The only crucial change was the use of Atomic  Numbers , instead of mass numbers, in the sequence of elements in the Periodic Table.

Just as Mendeleev had done, Mosely was able to predict the existence of undiscovered elements. He showed the existence of gaps in the sequence of atomic numbers 43,61,72 and 75. He was even bold enough to predict the the Lanthanide series should have 15 elements exactly. Two of the predicted numbers were synthesized while the other two were discovered between 1923 and 24.

“It was a fiasco begun in February 1915. The flotilla retreated after sustaining heavy damage from Turkish guns.
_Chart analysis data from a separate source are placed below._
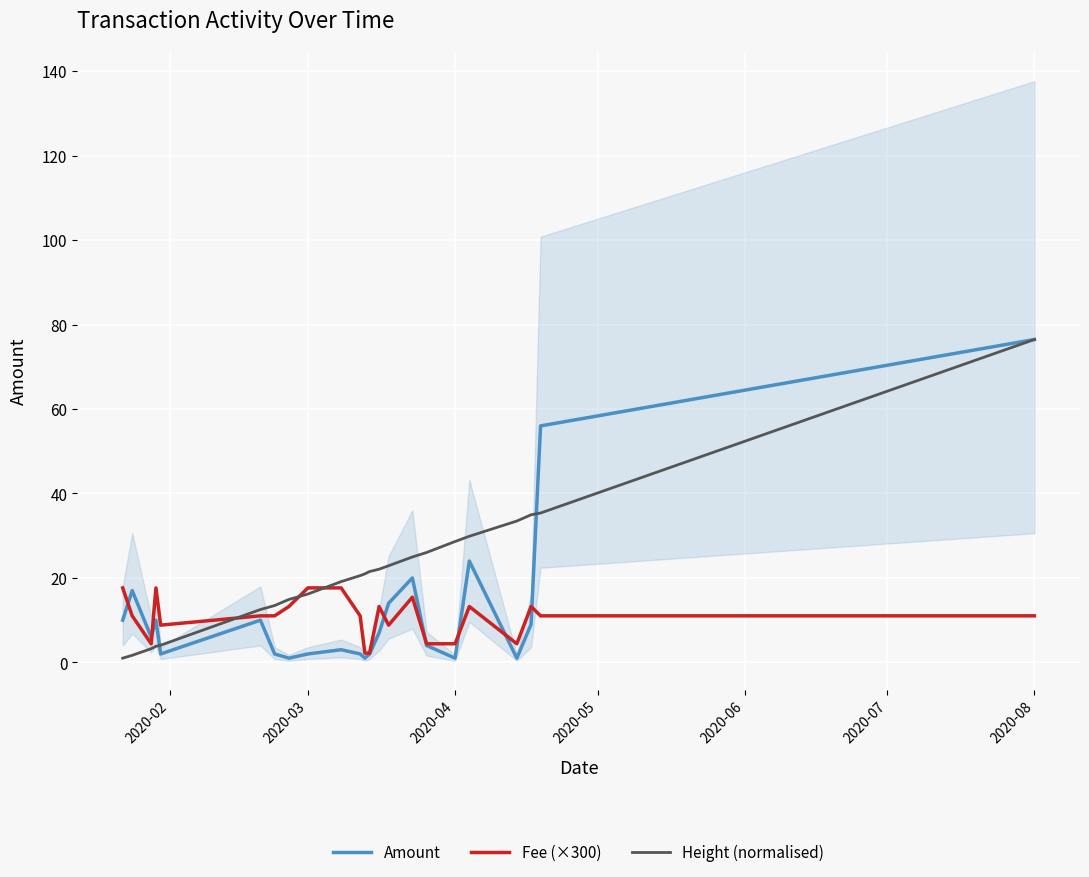

What is the maximum value for Fee (×300)?

17.6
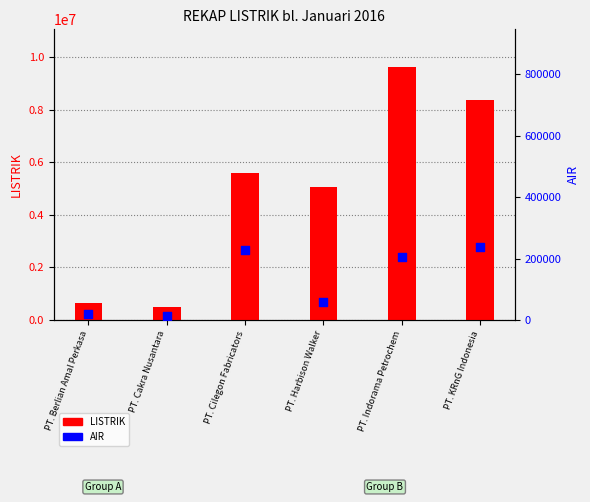

What are all the series names shown in the legend?

LISTRIK, AIR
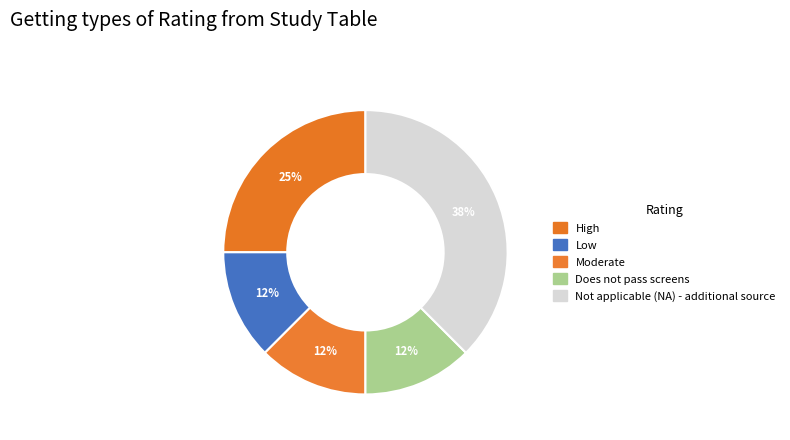

What percentage is the High slice, to the nearest percent?

25%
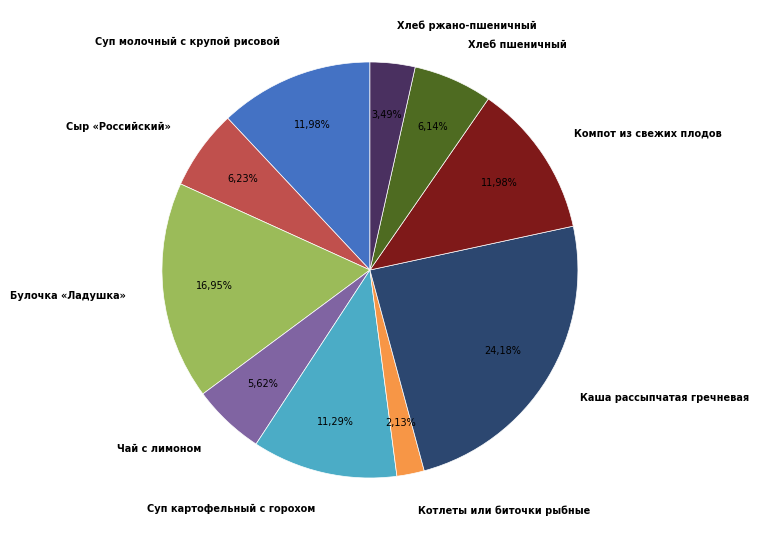

Does Котлеты или биточки рыбные represent more than half of the total?

No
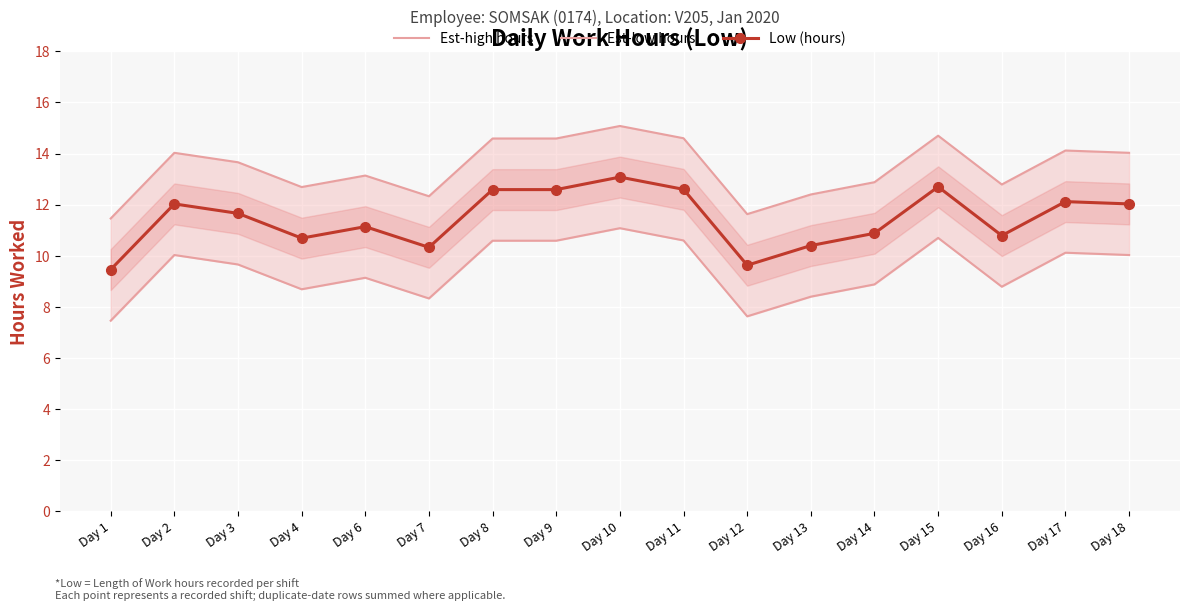

Rank the categories by Low (hours) value from highest to lowest.

Day 10, Day 15, Day 11, Day 8, Day 9, Day 17, Day 2, Day 18, Day 3, Day 6, Day 14, Day 16, Day 4, Day 13, Day 7, Day 12, Day 1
In April, a landing on the Gallipoli Penninsula  was planned. The Turks from the high ground poured  artillery and machine gun fire down on Australian, New Zealand, Irish, French and British troops below The British forces withdrew at the end of the year.
Casualties - approximately 252,000 for the British/French.” 

The French Revolutionary committee guillotined  Antoine Lavosier saying, “The Republic does not need Scientists”. 

Winston Churchill  sent the young genius, Henry Mosely as a foot soldier to receive a rifle bullet, for all what he had accomplished. 


Isaac Asimov had written,  "In view of what he [Moseley] might still have accomplished ... his death might well have been the most costly single death of the War to mankind generally."